Shelly’d nodded, and busied herself with pouring them both tall glasses of milk. It was simple, not the fancy lunch they’d have gotten if Bruce or Grace had been home that afternoon, but she didn’t mind. Simple was familiar. Simple was good.
So was this… sitting here listening to Birch simply talk. He drifted from his sister’s sandwiches to sports to the weather… and she couldn’t help but enjoy it. He made her feel like smiling with his easygoing, everyday manners. She did, at last, venture a small smile here or there. She couldn’t help it, really. He’d been so nice to her.
He smiled back, glad to see a glimmer of something other than fear on her lovely face. She really was, too. Lovely. He longed to tell her so someday.
“Here… let me get that for you, Miss Shelly,” he said, stopping mid-sentence when they were finished with their food. He gathered up the plates and glasses and took them to the kitchen, with her following behind him. She didn’t know how she knew it, but he continued his story about a thunderstorm he’d be caught in once. He didn’t even look back to see if she’d followed along, just kept right on talking as he put the dishes in the dishwasher.
This, oddly, had been the first day Shelly had been inside Bruce’s kitchen. The fact that it had not one, but two dishwashers amazed her. But then, this entire ‘house’ had the same effect on her most of the time. “How convenient,” she commented, and couldn’t stop herself from adding “Mark never got around to buying me a dishwasher.”
It was the way she said it that made Birch stop his tale and stare… first at the appliance in question and then at her.

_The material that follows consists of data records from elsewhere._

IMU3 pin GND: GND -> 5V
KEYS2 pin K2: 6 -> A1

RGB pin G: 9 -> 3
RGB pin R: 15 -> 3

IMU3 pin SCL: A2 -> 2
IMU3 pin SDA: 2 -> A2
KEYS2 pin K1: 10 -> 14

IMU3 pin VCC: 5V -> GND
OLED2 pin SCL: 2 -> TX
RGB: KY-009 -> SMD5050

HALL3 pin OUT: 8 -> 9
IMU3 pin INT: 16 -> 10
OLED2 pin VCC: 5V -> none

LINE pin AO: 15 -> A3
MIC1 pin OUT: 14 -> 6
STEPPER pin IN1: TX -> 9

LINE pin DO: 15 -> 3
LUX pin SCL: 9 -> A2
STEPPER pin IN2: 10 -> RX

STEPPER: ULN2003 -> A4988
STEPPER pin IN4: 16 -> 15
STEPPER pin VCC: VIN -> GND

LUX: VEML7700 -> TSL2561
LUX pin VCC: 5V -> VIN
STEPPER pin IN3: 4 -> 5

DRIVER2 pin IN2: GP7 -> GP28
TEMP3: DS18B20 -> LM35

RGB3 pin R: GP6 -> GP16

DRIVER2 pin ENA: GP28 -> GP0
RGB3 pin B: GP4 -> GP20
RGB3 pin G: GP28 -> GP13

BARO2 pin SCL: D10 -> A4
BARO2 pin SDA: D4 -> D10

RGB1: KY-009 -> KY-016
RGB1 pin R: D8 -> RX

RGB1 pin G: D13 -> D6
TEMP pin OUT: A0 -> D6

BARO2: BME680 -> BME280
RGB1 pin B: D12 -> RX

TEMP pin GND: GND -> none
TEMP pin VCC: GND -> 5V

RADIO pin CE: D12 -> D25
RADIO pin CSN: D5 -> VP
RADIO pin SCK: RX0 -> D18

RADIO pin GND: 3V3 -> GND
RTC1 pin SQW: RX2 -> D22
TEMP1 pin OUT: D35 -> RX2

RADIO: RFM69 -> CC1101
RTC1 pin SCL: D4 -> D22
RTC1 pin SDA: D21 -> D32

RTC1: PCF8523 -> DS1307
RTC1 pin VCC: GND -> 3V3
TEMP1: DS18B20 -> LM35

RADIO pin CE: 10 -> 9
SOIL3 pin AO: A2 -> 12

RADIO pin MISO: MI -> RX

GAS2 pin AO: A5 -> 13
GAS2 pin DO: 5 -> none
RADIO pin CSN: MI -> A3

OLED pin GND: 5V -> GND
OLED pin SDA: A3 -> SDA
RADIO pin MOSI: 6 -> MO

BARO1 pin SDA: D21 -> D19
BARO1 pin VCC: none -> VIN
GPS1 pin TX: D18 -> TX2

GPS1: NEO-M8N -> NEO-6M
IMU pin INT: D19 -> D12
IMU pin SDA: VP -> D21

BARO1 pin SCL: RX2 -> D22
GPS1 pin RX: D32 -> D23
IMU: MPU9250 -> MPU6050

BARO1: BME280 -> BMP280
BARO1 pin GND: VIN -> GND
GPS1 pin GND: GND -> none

He knew without asking for any clarification that Mark hadn’t just gotten around to it. He’d probably refused to buy it with a caveman’s mentality that she didn’t need it so long as she had hands. “That’s a shame, ma’am,” he said in an even voice. “They’re handy to have around sometimes. Maybe your next house will have one.” It did, Birch knew that for a fact. He’d been to Bruce’s country stables on more than one occasion. Mr. Wayne loved to ride, though in more recent years, he’d been doing it less and less. The kitchen was fully equipped and regularly maintained.
His words may have been neutral, but only because Noah felt that this was what she needed right now. A neutral friend and not… well… not what he had found himself entertaining thoughts of in his mind. Maybe he shouldn’t have been thinking anything of the sort, but he hadn’t been able to help it. Since the day he met her, he’d been drawn to the soft-spoken woman. He felt very strongly that there was — or could be, in time — a connection between them.
In time. Shelly needed time… to find herself and happiness again. Noah was certain that she would, given the remarkable new start she’d been given. He wanted to be a part of it, too, but he knew better than to forcibly insert himself into her life. Being the brother of four sisters had taught him that force rarely won the fair maid’s heart. Especially not when she’d been burned once already.
How did that go? Once bitten, twice shy?